A sputtered cough suddenly came from the living room. Her gaze flew in its direction. “David?” she whispered out, but still there was no response. She mustered up enough courage to lead her toward the living room entrance arch again, but with slow, cautious baby steps.


Hello?” she said timidly.

She heard another sputtered cough. Her eyes surveyed the room. Another came and she was alerted to look toward her father’s favorite armchair, also soaked with blood. From behind it, a blood-coated arm suddenly stretched out into view.

She jumped. “David?”

The arm responded with a finger twitch.

Urgency flooded into her veins and she dashed across the room without commanding her feet to do so. But at her father’s chair she halted as if an invisible force field had barred her. She was not prepared for whatever gruesome scene she would see, so she took a second to breathe, then slowly went around the chair.


David?”

He came into view and she screamed.
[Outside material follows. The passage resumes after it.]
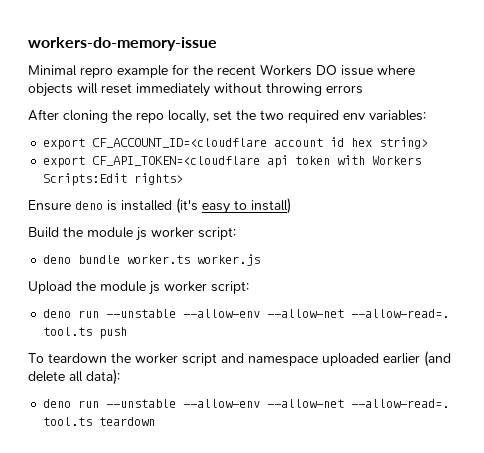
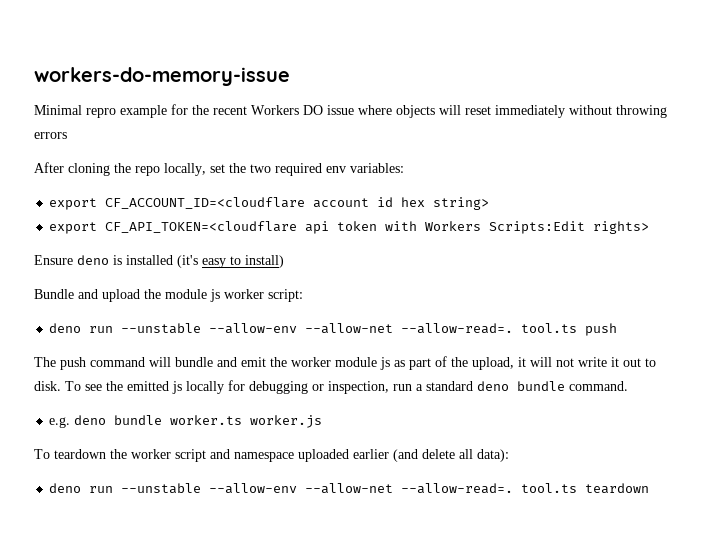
[28,227,236,241] [43,254,261,266] [28,281,72,294] Build the module js worker script: // deno bundle worker.ts worker.js // Upload -> [34,289,140,302] Bundle and upload
(128, 333) none -> [34,356,656,370] [34,380,628,394] [49,415,323,428] // The push command will bundle and emit the worker module js as part of the upload, it will not write it out to disk. To see the emitted js locally for debugging or inspection, run a standard deno bundle command. // e.g. deno bundle worker.ts worker.js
He lay on his side on the floor in a pool of syrupy thick red blood seeping from several large gashes on his body. She clasped her hands over her mouth in shock. His body was twitching in several places from exposed purple nerves. Suddenly he started choking. He jerked and raised his head to cough out several spouts of blood. Maria dropped to her knees, took hold of him and sat him upright against her chest.


It’s okay! Just cough it up! Just try and breathe if you can, just try and breathe.”

David’s eyes were sealed shut as he coughed more violently. Upon closer inspection of him, Maria noticed a heavy swelling on his leg; the bone had been dislocated, twisted, and now jutted against the skin like a bump. Oh God, how much had he been tossed around, thrashed about and beaten mercilessly?


Alan, open your eyes. Alan say something! I need you to tell me what to do!” She hadn’t even noticed at first she used his fake name. She bent her head over him and used all her strength to cradle him in her arms. With a tiny gasp his coughing seized, but when David finally was able to open and focus his eyes on hers, she realized he was not dead. Just angry.